RECORDS TO PROCESS:

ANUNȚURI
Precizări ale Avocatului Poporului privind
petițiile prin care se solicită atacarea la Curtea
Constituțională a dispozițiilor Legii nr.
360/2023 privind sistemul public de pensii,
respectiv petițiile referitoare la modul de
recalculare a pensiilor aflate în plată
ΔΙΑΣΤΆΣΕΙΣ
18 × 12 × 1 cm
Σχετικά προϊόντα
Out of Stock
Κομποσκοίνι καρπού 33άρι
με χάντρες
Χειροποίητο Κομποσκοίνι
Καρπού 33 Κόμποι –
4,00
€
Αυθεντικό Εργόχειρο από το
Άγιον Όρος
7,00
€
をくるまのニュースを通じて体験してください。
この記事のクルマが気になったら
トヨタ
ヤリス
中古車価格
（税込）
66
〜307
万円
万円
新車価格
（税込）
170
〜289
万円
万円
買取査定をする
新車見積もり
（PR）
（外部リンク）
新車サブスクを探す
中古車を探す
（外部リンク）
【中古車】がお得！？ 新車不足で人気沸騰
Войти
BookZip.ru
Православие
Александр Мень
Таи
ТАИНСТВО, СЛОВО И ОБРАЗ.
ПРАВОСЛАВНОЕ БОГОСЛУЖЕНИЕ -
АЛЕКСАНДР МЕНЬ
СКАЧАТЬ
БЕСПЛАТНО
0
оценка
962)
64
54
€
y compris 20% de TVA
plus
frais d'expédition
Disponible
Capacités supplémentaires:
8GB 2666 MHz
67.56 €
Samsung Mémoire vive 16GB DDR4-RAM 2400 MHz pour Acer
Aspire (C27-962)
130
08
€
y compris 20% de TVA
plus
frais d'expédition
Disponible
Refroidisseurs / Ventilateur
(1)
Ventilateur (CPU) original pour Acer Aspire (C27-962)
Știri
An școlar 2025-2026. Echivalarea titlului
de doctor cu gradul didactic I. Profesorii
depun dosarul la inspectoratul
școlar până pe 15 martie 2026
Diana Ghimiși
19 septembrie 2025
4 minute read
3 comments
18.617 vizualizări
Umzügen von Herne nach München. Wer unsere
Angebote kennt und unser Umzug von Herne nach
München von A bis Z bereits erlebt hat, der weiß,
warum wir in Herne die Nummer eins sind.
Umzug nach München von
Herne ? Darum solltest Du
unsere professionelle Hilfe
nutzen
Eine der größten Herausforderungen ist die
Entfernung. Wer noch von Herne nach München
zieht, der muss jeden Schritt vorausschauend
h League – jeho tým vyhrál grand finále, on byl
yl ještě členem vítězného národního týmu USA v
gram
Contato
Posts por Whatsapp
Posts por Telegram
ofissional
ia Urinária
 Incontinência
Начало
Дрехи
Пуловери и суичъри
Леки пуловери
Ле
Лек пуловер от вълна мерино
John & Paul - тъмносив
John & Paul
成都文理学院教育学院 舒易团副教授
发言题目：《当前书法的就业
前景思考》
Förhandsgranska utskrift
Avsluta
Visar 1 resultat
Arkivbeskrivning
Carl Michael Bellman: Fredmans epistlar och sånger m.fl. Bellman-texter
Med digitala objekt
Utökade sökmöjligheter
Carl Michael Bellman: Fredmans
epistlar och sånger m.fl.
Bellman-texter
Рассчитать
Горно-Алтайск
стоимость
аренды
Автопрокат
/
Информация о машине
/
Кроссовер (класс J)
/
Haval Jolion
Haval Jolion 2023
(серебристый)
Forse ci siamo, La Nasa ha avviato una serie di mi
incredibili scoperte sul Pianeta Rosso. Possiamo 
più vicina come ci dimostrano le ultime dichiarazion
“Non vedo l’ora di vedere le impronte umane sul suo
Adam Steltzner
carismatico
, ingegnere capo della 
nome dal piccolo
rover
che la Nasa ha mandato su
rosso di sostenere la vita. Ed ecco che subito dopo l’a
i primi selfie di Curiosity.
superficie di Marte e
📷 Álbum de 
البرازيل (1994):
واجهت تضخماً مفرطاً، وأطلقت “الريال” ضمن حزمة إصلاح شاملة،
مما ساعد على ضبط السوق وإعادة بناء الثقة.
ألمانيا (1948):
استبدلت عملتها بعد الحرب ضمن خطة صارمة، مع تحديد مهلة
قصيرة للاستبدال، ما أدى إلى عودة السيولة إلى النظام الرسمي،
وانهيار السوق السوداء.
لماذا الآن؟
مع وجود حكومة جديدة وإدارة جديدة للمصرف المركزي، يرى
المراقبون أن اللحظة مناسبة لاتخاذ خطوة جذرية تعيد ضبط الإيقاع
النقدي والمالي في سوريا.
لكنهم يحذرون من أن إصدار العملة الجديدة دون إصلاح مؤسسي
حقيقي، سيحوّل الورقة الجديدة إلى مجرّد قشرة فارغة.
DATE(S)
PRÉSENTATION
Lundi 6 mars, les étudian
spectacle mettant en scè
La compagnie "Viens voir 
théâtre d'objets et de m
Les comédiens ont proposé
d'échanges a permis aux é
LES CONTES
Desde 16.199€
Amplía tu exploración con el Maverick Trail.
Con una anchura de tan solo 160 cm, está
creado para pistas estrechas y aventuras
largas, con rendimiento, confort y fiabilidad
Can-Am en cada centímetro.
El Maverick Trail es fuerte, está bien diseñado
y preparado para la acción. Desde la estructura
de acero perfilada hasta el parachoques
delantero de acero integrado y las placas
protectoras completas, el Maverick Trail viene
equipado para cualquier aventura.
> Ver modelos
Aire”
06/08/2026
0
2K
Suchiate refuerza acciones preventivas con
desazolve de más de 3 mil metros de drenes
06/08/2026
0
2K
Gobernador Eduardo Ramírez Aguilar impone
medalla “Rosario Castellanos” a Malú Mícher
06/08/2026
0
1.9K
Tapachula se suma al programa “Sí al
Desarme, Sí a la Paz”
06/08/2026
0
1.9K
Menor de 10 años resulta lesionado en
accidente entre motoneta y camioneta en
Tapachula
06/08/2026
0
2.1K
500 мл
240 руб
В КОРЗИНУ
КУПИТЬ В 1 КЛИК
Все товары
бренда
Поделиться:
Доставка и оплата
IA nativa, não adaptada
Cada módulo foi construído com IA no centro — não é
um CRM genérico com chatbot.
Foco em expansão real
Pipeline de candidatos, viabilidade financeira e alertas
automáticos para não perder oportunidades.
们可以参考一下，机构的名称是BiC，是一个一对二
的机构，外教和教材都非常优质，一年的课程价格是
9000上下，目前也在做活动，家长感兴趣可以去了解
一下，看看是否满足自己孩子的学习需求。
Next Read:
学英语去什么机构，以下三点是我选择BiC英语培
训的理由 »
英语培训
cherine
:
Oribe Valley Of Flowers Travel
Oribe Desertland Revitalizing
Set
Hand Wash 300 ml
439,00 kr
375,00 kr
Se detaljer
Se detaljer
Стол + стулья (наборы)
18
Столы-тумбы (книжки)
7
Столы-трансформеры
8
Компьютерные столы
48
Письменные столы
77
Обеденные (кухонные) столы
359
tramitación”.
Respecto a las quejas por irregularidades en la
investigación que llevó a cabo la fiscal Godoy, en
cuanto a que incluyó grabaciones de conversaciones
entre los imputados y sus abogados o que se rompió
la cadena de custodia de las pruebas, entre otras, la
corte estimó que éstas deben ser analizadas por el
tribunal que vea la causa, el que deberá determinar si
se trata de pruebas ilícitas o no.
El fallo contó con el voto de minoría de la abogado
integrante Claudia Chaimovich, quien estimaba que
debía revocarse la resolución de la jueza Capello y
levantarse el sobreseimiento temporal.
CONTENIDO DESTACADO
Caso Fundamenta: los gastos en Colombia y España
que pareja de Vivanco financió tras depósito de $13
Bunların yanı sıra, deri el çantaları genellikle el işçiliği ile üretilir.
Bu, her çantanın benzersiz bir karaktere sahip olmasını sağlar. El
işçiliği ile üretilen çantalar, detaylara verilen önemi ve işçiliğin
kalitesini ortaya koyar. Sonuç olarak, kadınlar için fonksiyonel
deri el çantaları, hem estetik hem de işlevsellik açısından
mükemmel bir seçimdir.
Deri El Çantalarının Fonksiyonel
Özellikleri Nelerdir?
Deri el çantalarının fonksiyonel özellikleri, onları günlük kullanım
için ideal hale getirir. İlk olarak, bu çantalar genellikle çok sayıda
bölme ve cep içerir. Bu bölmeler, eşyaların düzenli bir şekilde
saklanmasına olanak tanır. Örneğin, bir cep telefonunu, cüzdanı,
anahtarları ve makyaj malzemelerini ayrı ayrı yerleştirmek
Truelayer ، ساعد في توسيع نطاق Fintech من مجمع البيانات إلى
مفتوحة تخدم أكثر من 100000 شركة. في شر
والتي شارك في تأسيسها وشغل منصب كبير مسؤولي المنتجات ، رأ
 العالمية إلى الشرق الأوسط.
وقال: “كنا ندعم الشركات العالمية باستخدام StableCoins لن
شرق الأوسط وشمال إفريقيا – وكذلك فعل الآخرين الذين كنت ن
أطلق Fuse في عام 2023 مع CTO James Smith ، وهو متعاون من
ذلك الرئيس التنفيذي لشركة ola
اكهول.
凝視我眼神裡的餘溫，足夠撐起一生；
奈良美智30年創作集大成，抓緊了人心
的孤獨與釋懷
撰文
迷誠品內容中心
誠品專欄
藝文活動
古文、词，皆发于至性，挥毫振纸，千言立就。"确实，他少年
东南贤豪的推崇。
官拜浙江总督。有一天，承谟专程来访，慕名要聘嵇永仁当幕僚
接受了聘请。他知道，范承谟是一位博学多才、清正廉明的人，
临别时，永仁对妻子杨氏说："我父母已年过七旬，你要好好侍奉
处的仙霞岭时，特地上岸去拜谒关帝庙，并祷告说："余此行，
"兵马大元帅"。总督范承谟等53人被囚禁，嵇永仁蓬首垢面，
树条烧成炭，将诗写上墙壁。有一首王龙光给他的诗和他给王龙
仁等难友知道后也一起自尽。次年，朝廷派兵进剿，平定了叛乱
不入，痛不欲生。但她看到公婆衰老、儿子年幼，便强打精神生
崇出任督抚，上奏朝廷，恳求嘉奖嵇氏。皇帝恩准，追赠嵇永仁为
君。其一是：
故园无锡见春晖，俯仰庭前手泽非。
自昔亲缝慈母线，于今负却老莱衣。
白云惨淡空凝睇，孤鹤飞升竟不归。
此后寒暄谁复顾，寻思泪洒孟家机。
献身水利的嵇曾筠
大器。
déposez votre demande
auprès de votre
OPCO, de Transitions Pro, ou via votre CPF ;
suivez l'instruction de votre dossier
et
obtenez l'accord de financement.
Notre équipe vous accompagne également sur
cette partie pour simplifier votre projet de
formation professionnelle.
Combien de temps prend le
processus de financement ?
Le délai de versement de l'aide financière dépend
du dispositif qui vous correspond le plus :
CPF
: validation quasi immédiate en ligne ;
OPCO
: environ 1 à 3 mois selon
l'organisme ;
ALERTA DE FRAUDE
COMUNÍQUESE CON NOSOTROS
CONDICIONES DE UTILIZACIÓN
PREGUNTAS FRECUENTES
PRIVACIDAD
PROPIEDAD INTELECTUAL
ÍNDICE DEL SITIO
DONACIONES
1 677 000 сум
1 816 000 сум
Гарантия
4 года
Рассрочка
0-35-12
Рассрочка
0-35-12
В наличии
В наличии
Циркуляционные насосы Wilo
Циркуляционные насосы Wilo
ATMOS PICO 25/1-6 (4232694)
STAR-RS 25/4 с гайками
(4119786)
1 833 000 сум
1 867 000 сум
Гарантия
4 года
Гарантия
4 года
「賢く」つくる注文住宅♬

WHAT YOU SHOULD DO:
Convert the records above, from the first line through the line containing "18.617 vizualizări", into a Markdown table with the columns Row and Line. Put each line in its own row with its number, and skip any blank lines.

ANSWER BELOW:
| Row | Line |
|---|---|
| 1 | ANUNȚURI |
| 2 | Precizări ale Avocatului Poporului privind |
| 3 | petițiile prin care se solicită atacarea la Curtea |
| 4 | Constituțională a dispozițiilor Legii nr. |
| 5 | 360/2023 privind sistemul public de pensii, |
| 6 | respectiv petițiile referitoare la modul de |
| 7 | recalculare a pensiilor aflate în plată |
| 8 | ΔΙΑΣΤΆΣΕΙΣ |
| 9 | 18 × 12 × 1 cm |
| 10 | Σχετικά προϊόντα |
| 11 | Out of Stock |
| 12 | Κομποσκοίνι καρπού 33άρι |
| 13 | με χάντρες |
| 14 | Χειροποίητο Κομποσκοίνι |
| 15 | Καρπού 33 Κόμποι – |
| 16 | 4,00 |
| 17 | € |
| 18 | Αυθεντικό Εργόχειρο από το |
| 19 | Άγιον Όρος |
| 20 | 7,00 |
| 21 | € |
| 22 | をくるまのニュースを通じて体験してください。 |
| 23 | この記事のクルマが気になったら |
| 24 | トヨタ |
| 25 | ヤリス |
| 26 | 中古車価格 |
| 27 | （税込） |
| 28 | 66 |
| 29 | 〜307 |
| 30 | 万円 |
| 31 | 万円 |
| 32 | 新車価格 |
| 33 | （税込） |
| 34 | 170 |
| 35 | 〜289 |
| 36 | 万円 |
| 37 | 万円 |
| 38 | 買取査定をする |
| 39 | 新車見積もり |
| 40 | （PR） |
| 41 | （外部リンク） |
| 42 | 新車サブスクを探す |
| 43 | 中古車を探す |
| 44 | （外部リンク） |
| 45 | 【中古車】がお得！？ 新車不足で人気沸騰 |
| 46 | Войти |
| 47 | BookZip.ru |
| 48 | Православие |
| 49 | Александр Мень |
| 50 | Таи |
| 51 | ТАИНСТВО, СЛОВО И ОБРАЗ. |
| 52 | ПРАВОСЛАВНОЕ БОГОСЛУЖЕНИЕ - |
| 53 | АЛЕКСАНДР МЕНЬ |
| 54 | СКАЧАТЬ |
| 55 | БЕСПЛАТНО |
| 56 | 0 |
| 57 | оценка |
| 58 | 962) |
| 59 | 64 |
| 60 | 54 |
| 61 | € |
| 62 | y compris 20% de TVA |
| 63 | plus |
| 64 | frais d'expédition |
| 65 | Disponible |
| 66 | Capacités supplémentaires: |
| 67 | 8GB 2666 MHz |
| 68 | 67.56 € |
| 69 | Samsung Mémoire vive 16GB DDR4-RAM 2400 MHz pour Acer |
| 70 | Aspire (C27-962) |
| 71 | 130 |
| 72 | 08 |
| 73 | € |
| 74 | y compris 20% de TVA |
| 75 | plus |
| 76 | frais d'expédition |
| 77 | Disponible |
| 78 | Refroidisseurs / Ventilateur |
| 79 | (1) |
| 80 | Ventilateur (CPU) original pour Acer Aspire (C27-962) |
| 81 | Știri |
| 82 | An școlar 2025-2026. Echivalarea titlului |
| 83 | de doctor cu gradul didactic I. Profesorii |
| 84 | depun dosarul la inspectoratul |
| 85 | școlar până pe 15 martie 2026 |
| 86 | Diana Ghimiși |
| 87 | 19 septembrie 2025 |
| 88 | 4 minute read |
| 89 | 3 comments |
| 90 | 18.617 vizualizări |